Perplexity with LiteLLM

Overview

LiteLLM is a Python SDK and proxy server that gives you a single OpenAI-compatible interface to 100+ LLM providers. Both Perplexity’s Sonar models and the Agent API (with third-party models like GPT-5, Claude, and Gemini routed through Perplexity) are first-class providers in LiteLLM.

LiteLLM lets you swap providers without rewriting code, run a self-hosted proxy that fronts every model behind one API key, and track spend, latency, and errors per provider. Learn more at litellm.ai.

Installation

pip install litellm

API Key Setup

LiteLLM uses two environment variables depending on which Perplexity endpoint you’re calling:

# For Sonar chat completions (litellm.completion)
export PERPLEXITYAI_API_KEY="your_api_key_here"

# For Agent API responses (litellm.responses)
export PERPLEXITY_API_KEY="your_api_key_here"

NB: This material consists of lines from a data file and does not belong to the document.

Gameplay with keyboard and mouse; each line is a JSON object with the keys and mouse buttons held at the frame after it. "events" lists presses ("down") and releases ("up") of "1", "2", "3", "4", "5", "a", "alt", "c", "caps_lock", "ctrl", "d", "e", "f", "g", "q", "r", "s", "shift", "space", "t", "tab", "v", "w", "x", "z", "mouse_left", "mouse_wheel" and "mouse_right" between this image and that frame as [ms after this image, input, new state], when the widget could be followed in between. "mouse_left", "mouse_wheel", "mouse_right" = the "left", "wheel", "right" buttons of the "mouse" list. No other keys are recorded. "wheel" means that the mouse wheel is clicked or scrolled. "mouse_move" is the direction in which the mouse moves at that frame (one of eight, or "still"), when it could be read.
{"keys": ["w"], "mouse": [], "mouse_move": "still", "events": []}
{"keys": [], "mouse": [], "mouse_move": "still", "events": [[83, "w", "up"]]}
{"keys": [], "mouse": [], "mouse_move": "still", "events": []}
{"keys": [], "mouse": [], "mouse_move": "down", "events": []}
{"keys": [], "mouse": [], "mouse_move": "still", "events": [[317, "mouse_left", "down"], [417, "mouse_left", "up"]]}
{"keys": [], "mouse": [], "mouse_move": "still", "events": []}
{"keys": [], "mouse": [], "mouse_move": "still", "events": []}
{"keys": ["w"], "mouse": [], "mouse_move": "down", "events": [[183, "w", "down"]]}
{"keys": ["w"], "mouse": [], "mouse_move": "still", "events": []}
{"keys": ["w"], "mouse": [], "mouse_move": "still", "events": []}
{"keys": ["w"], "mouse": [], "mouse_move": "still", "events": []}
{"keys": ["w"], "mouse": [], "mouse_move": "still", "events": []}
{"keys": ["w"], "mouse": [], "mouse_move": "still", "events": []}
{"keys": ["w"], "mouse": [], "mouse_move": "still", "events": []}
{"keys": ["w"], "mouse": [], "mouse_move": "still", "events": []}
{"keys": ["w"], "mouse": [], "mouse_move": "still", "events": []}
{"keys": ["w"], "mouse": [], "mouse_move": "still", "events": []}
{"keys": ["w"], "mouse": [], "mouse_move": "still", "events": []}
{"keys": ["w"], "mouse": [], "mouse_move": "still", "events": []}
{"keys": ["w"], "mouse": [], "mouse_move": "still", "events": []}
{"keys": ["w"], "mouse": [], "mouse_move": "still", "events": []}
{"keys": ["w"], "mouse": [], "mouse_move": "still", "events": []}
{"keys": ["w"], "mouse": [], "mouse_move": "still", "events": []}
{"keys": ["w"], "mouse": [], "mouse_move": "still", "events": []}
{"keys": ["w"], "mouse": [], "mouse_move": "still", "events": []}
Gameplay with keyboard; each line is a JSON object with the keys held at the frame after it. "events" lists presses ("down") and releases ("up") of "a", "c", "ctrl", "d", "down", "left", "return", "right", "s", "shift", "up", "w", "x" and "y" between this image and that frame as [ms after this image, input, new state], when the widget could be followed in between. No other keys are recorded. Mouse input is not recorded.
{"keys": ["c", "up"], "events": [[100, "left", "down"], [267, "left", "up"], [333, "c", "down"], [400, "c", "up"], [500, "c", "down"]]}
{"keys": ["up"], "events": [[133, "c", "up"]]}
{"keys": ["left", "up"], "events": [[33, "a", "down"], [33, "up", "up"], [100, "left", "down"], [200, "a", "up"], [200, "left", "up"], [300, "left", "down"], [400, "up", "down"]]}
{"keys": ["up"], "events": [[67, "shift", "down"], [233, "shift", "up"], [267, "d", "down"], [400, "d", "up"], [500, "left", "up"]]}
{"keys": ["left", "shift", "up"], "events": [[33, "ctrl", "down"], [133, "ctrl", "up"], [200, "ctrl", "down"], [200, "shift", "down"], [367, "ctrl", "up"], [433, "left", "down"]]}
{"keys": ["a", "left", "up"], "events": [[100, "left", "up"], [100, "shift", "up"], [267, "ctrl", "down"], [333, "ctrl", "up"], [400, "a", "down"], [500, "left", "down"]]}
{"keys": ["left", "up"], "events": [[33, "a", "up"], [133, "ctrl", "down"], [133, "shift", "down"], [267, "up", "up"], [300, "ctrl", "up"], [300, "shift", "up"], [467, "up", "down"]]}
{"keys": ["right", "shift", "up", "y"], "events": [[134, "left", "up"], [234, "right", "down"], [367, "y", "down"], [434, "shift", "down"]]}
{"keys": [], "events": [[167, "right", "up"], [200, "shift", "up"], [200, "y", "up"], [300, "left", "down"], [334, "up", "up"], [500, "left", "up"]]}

In practice, set both to the same key.

Get API Key

Generate your Perplexity API key from the API portal.

Sonar Chat Completions

Call Perplexity’s Sonar models through litellm.completion with the perplexity/ model prefix:

from litellm import completion
import os

os.environ["PERPLEXITYAI_API_KEY"] = "your_api_key_here"

response = completion(
    model="perplexity/sonar-pro",
    messages=[
        {"role": "user", "content": "What are the latest fusion breakthroughs?"}
    ],
)

print(response.choices[0].message.content)

Streaming

from litellm import completion

response = completion(
    model="perplexity/sonar-pro",
    messages=[{"role": "user", "content": "Explain quantum computing."}],
    stream=True,
)

for chunk in response:
    print(chunk)

Reasoning Effort

For reasoning-capable Sonar models, pass reasoning_effort to control depth:

response = completion(
    model="perplexity/sonar-reasoning",
    messages=[{"role": "user", "content": "Walk through your reasoning."}],
    reasoning_effort="high",  # "low" | "medium" | "high"
)

Supported Sonar Models

Model	LiteLLM Identifier
`sonar`	`perplexity/sonar`
`sonar-pro`	`perplexity/sonar-pro`
`sonar-reasoning`	`perplexity/sonar-reasoning`
`sonar-reasoning-pro`	`perplexity/sonar-reasoning-pro`
`sonar-deep-research`	`perplexity/sonar-deep-research`

Agent API

Use litellm.responses to call the Agent API, which routes through Perplexity to third-party models with tool orchestration and presets.

Presets

from litellm import responses
import os

os.environ["PERPLEXITY_API_KEY"] = "your_api_key_here"

response = responses(
    model="perplexity/preset/pro-search",
    input="What are the latest developments in AI?",
    custom_llm_provider="perplexity",
)

print(response.output)

Available presets: fast-search, pro-search, deep-research, advanced-deep-research.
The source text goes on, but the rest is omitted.